The effects of fatty acids (10 μM) with different carbon chain length and unsaturation on ferroptosis were evaluated by MTT and LDH release assay in cell lines derived from prostate cancer (PC3, 22RV1, DU145 and LNCaP), colorectal cancer (HT-29), cervical cancer (HeLa) and liver cancer (HepG2). Inhibitors of apoptosis, necroptosis, autophagy and ferroptosis were used to determine the type of cell death. Then the regulation of reactive oxygen species (ROS) and lipid peroxidation by docosahexaenoic acid (DHA) was measured by HPLC-MS and flow cytometry. The avtive form of DHA was determined by siRNA mediated gene silencing. The role of lipoxygenases was checked by inhibitors and gene silencing. Finally, the effect of DHA on ferroptosis-mediated tumor killing was verified in xenografts.

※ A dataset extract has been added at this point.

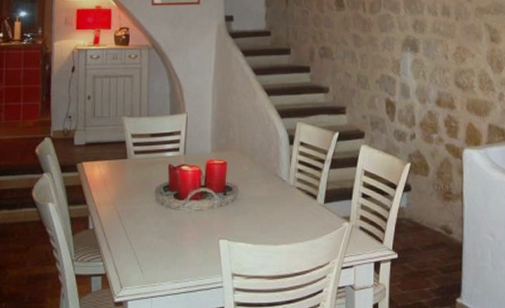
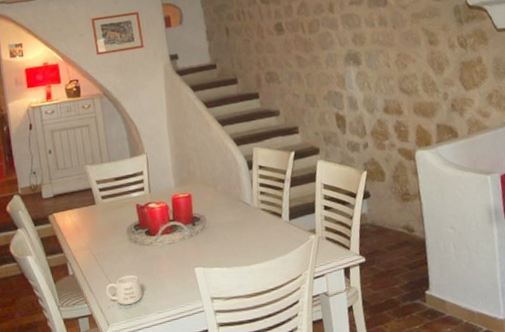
mug: none [123,237,162,270] -> present [105,274,143,306]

The sensitivity of ferroptosis was positively correlated with the unsaturation of exogenously added fatty acid. DHA (22:6 n-3) sensitized cancer cells to ferroptosis-inducing reagents (FINs) at the highest level in vitro and in vivo. In this process, DHA increased ROS accumulation, lipid peroxidation and protein oxidation independent of its membrane receptor, GPR120. Inhibition of long chain fatty acid-CoA ligases and lysophosphatidylcholine acyltransferases didn't affect the role of DHA. DHA-involved ferroptosis can be induced in both arachidonate lipoxygenase 5 (ALOX5) negative and positive cells. Down regulation of ALOX5 inhibited ferroptosis, while overexpression of ALOX5 promoted ferroptosis.
DHA can effectively promote ferroptosis-mediated tumor killing by increasing intracellular lipid peroxidation. Both ALOX5 dependent and independent pathways are involved in DHA-FIN induced ferroptosis. And during this process, free DHA plays an important role.
铁死亡是一种受调控的细胞死亡形式,具有作为癌症治疗策略的潜力。但是,癌症细胞对铁死亡的敏感性范围很广,这限制了其治疗潜力。脂质过氧化物的积累决定了铁死亡的发生。然而,参与过氧化的脂质类型和脂质过氧化物积累的机制研究较少。
通过 MTT 和 LDH 释放试验,评估了具有不同碳链长度和不饱和度的脂肪酸(10 μM)对前列腺癌(PC3、22RV1、DU145 和 LNCaP)、结直肠癌(HT-29)、宫颈癌(HeLa)和肝癌(HepG2)细胞系中铁死亡的影响。使用凋亡、坏死、自噬和铁死亡抑制剂来确定细胞死亡类型。然后通过 HPLC-MS 和流式细胞术测量二十二碳六烯酸(DHA)对活性氧(ROS)和脂质过氧化的调节。通过 siRNA 介导的基因沉默来确定 DHA 的活性形式。通过抑制剂和基因沉默检查脂氧合酶的作用。最后,在异种移植模型中验证了 DHA 对铁死亡介导的肿瘤杀伤的作用。
铁死亡的敏感性与外源性添加脂肪酸的不饱和程度呈正相关。DHA(22:6 n-3)在体外和体内均以最高水平使癌症细胞对铁死亡诱导剂(FINs)敏感。在此过程中,DHA 增加了 ROS 积累、脂质过氧化和蛋白质氧化,而不依赖于其膜受体 GPR120。长链脂肪酸-CoA 连接酶和溶血磷脂酰胆碱酰基转移酶的抑制作用不影响 DHA 的作用。DHA 参与的铁死亡可在花生四烯酸脂氧合酶 5(ALOX5)阴性和阳性细胞中诱导。下调 ALOX5 抑制铁死亡,而过表达 ALOX5 则促进铁死亡。
DHA 通过增加细胞内脂质过氧化作用,有效地促进铁死亡介导的肿瘤杀伤。DHA-FIN 诱导的铁死亡涉及 ALOX5 依赖性和非依赖性途径,在此过程中,游离 DHA 发挥重要作用。